How much testing have you done on this? Have you kicked off a full run, to make sure it completes to the end without error? I see no obvious issues but that would be our first indicator whether this works as well as what we have now. If it runs fine, I'm good with landing this.
How much testing have you done on this? Have you kicked off a full run, to make sure it completes to the end without error?
I tried a number of different sizes, maximum I fully ran was 20k, I believe. I kicked off a full 500k run to verify that it selects the expected chunking parameters, but didn't let it finish. I think it is safe to induce from this that it works for larger numbers, too.

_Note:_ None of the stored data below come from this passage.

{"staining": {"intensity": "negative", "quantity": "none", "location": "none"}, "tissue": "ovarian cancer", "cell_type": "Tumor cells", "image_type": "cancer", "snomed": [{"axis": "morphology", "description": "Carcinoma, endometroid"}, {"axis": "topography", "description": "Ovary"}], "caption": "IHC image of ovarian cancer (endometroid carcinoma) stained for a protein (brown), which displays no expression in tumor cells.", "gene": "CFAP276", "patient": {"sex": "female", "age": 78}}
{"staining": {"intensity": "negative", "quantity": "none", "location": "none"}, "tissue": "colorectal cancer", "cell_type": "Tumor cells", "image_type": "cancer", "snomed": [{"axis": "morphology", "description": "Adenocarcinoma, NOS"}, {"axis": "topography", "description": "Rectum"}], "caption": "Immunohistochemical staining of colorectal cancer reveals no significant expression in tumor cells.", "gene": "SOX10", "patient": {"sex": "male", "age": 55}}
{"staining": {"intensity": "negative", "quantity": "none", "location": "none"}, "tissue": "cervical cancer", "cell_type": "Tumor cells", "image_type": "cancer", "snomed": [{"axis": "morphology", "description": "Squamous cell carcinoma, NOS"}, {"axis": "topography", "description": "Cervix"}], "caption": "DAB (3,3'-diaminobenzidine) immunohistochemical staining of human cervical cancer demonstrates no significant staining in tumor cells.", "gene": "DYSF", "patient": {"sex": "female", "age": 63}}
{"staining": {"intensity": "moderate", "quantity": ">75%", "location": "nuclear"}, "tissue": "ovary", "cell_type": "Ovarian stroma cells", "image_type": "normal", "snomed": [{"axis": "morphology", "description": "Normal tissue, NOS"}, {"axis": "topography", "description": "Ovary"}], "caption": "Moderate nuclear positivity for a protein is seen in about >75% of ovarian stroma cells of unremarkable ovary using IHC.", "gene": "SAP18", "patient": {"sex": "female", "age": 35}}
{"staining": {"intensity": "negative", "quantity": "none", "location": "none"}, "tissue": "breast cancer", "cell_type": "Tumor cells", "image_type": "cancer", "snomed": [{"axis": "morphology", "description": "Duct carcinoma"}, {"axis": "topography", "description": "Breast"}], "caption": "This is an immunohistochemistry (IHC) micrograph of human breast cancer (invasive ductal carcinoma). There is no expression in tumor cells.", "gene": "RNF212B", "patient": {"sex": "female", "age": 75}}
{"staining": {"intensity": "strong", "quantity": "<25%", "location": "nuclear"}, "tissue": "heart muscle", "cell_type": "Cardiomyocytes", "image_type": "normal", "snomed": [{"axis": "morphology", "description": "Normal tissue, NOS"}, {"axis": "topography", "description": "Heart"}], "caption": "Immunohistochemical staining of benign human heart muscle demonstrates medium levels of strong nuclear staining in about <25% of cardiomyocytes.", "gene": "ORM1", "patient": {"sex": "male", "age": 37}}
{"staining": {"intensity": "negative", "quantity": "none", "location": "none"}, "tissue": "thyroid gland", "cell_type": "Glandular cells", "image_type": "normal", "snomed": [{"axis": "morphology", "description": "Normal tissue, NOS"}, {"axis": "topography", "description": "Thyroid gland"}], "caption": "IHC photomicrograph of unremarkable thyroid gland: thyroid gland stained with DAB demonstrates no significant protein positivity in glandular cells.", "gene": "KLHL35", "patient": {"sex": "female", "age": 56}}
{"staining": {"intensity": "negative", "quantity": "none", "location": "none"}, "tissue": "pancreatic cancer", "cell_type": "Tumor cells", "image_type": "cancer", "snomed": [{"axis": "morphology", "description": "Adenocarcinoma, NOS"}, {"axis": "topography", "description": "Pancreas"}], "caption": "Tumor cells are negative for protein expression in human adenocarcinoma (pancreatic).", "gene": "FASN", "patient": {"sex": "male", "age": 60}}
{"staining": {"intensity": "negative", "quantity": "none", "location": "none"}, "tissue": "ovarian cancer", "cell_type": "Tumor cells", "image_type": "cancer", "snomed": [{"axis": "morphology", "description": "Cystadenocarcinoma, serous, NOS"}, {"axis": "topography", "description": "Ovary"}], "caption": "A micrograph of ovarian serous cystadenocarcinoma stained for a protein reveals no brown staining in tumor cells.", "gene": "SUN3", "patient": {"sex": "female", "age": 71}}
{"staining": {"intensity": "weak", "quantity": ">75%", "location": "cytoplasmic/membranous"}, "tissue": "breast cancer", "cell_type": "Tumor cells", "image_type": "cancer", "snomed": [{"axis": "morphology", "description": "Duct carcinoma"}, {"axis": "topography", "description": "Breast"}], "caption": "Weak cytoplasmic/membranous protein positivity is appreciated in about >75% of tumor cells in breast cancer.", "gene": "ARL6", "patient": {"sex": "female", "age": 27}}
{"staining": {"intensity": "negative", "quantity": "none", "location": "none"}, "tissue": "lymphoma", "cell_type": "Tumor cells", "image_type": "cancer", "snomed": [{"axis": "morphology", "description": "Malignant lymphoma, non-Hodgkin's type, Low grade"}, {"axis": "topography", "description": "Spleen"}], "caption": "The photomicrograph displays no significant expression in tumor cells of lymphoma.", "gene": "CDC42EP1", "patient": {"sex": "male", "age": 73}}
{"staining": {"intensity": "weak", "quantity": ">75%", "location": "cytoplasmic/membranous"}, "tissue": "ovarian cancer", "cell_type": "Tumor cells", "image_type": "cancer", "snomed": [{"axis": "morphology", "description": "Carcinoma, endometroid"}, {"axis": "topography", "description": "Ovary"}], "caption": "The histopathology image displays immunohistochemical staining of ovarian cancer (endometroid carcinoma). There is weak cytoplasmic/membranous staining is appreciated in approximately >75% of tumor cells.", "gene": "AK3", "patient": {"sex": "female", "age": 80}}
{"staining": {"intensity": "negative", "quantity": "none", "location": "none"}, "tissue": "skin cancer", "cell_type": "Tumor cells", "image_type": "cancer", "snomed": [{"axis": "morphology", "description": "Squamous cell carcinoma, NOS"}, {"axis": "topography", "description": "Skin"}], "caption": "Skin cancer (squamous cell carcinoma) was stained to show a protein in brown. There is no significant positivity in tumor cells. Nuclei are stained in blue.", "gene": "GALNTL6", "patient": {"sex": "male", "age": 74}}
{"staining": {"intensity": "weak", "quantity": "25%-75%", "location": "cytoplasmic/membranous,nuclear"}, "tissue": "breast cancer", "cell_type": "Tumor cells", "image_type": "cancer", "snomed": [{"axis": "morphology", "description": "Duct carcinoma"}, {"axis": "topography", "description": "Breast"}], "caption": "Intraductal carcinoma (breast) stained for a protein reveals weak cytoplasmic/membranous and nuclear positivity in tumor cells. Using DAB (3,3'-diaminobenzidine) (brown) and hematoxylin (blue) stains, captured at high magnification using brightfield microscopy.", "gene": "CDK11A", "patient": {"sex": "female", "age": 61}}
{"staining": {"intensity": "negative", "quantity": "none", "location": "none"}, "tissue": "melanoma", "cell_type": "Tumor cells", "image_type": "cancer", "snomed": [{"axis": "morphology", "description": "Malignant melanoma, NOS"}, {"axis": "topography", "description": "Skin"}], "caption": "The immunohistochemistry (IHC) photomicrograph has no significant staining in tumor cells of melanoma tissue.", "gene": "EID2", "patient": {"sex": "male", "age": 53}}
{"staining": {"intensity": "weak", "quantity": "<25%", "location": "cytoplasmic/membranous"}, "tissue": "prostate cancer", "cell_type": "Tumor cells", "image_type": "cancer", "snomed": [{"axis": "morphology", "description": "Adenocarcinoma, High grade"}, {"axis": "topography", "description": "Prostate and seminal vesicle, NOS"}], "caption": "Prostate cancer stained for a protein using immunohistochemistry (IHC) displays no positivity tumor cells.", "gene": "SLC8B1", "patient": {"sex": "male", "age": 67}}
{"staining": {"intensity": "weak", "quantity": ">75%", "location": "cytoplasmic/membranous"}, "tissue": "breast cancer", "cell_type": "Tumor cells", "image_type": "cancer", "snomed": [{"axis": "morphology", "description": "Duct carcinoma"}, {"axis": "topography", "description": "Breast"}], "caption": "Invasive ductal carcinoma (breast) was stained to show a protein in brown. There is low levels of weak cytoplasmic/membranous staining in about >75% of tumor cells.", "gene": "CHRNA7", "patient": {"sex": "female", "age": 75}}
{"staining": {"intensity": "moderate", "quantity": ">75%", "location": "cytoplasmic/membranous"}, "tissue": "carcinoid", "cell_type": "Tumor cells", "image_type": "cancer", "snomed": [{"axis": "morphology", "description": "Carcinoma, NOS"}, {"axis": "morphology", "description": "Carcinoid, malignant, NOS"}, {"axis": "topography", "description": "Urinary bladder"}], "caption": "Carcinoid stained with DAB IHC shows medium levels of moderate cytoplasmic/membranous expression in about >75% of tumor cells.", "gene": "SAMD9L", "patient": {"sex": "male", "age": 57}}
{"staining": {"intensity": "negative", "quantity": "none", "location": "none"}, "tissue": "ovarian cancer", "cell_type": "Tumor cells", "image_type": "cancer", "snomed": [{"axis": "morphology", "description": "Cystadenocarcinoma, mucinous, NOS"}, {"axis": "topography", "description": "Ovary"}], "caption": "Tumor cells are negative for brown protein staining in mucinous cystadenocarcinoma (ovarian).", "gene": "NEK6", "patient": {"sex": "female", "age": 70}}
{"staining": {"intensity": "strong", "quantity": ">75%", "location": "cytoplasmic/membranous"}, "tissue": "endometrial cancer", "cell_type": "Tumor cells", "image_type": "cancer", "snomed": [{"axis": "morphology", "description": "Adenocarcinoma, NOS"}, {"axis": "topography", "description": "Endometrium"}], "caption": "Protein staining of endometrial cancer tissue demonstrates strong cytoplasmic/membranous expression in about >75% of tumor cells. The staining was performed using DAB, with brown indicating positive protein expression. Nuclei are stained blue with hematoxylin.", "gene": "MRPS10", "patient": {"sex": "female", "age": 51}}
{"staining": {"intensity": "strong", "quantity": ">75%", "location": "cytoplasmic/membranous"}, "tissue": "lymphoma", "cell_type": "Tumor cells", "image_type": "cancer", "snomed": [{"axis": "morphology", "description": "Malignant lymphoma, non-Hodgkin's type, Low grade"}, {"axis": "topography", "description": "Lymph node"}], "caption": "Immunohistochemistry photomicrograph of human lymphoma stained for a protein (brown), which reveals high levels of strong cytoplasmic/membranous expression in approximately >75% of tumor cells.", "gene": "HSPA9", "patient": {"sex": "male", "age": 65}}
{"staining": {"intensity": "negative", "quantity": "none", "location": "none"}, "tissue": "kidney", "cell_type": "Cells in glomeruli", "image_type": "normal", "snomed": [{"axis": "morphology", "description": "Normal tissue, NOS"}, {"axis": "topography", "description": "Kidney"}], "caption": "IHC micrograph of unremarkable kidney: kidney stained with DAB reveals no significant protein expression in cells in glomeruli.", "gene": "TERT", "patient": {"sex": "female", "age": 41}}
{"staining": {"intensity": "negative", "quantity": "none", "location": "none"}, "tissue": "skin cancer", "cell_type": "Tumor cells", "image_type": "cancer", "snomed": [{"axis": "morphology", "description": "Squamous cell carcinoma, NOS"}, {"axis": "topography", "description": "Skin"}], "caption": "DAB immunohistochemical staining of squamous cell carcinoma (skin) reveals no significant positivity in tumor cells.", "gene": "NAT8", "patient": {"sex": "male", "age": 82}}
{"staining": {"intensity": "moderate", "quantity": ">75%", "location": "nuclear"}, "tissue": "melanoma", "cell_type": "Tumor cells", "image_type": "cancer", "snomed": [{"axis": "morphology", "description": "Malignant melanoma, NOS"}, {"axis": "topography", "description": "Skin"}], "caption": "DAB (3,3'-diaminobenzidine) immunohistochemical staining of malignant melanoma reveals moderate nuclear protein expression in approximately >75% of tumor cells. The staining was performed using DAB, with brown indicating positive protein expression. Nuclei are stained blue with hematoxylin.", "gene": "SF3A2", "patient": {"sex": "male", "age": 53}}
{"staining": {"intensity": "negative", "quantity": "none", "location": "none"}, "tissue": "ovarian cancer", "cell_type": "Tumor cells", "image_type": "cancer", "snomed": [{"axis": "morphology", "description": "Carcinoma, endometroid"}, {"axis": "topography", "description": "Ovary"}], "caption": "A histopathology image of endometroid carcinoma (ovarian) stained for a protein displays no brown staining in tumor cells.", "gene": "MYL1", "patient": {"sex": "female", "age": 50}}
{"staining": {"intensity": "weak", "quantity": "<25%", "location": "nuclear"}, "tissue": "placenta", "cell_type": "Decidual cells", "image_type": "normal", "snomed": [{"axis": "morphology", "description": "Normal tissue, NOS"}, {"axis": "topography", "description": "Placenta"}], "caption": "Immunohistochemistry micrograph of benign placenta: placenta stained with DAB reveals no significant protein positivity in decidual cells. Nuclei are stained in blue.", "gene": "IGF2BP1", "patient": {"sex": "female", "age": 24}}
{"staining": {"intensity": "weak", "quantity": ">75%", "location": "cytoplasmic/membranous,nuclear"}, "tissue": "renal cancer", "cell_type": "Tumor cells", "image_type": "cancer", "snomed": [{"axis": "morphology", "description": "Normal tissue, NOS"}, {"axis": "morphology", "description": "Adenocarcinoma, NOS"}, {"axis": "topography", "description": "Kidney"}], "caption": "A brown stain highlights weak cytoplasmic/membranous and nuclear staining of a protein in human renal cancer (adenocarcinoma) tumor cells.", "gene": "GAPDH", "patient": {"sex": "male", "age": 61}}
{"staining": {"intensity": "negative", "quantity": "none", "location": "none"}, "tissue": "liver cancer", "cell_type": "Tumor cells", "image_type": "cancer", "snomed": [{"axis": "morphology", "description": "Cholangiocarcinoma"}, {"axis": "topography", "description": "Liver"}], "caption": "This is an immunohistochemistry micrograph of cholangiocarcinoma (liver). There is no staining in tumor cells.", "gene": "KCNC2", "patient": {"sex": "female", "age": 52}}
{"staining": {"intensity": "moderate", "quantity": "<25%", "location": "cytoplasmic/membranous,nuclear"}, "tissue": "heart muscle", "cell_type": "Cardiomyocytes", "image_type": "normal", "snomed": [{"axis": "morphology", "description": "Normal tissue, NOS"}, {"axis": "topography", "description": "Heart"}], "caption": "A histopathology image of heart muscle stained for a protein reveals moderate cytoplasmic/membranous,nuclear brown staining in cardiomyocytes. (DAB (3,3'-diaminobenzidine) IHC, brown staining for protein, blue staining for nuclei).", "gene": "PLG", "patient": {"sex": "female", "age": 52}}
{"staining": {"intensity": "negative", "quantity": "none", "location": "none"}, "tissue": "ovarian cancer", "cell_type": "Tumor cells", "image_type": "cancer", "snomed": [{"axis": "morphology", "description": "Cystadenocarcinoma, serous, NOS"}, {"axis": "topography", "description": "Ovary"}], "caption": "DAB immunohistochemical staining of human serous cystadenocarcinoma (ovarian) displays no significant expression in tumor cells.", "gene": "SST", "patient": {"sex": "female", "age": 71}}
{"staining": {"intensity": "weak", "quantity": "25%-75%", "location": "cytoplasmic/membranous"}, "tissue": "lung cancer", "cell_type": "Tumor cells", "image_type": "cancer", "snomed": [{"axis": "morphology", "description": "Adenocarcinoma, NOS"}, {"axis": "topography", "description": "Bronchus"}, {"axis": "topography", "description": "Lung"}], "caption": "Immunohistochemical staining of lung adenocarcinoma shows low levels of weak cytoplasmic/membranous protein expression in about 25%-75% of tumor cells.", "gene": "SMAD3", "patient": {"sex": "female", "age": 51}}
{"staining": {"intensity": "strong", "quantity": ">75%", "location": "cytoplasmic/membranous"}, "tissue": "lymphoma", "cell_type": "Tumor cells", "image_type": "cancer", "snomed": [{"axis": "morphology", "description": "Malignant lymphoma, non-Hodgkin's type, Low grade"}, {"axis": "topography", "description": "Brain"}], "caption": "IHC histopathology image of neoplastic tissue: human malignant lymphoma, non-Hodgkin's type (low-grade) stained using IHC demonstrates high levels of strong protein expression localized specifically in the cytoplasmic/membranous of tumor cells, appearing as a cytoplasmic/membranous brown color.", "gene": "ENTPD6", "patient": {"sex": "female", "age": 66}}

There is also unit testing.
I've begun a full update of the top sites list, so once it completes, I'll have more confidence and can approve this.
I am still testing this, but ran into some oddness.
srcupdate
with default 100k hosts was fine.-l 500000
and it ran to completion, but said that it couldn't build the full 500k list and only found around 460k secure hosts.-l 600000
and the tool seemed to be hung, perhaps half way through the host list.I'm still playing with it to try to learn more. However, at a minimum I'd expect it to run to the end of the top sites list. I'd also expect it to produce a list of around 540k secure hosts, what we currently have today.
I'll update when I get a few more runs completed.
Second attempt I passed in -l 500000 and it ran to completion, but said that it couldn't build the full 500k list and only found around 460k secure hosts.
Right. That's to be expected when the error rate is more than 50%. The conclusion is that there are either simply not enough SSL-enabled hosts in the top-1M, or that the network connection of your test machine is somewhat unstable.
Third attempt I passed in -l 600000 and the tool seemed to be hung, perhaps half way through the host list.
That's odd. The result and behavior should be precisely the same as with -l 500000
. Did you use --debug
by any chance?
Btw, you can pass -n 1
or -n 2
to limit retries. With an error rate of 50%+ the speed-up will be substantial.
I'd also expect it to produce a list of around 540k secure hosts, what we currently have today.
I'm not sure that we can realistically expect a more or less identical result here. There are a couple of things to consider, I think:
Excellent points, thank you.
I ran an update with a limit of 500k, and as expected, got 443k secure sites.
The full update took almost 20 hours. I don't remember this taking so long before.
Otherwise, this is OK, but I'm going to run srcupdate with the release branch of TLS Canary and see if that takes the same amount of time.
Ran the same update with current, non-chunked canary and time is not much different.
Approved for landing.
This is an incremental change towards #44. Should be RTL.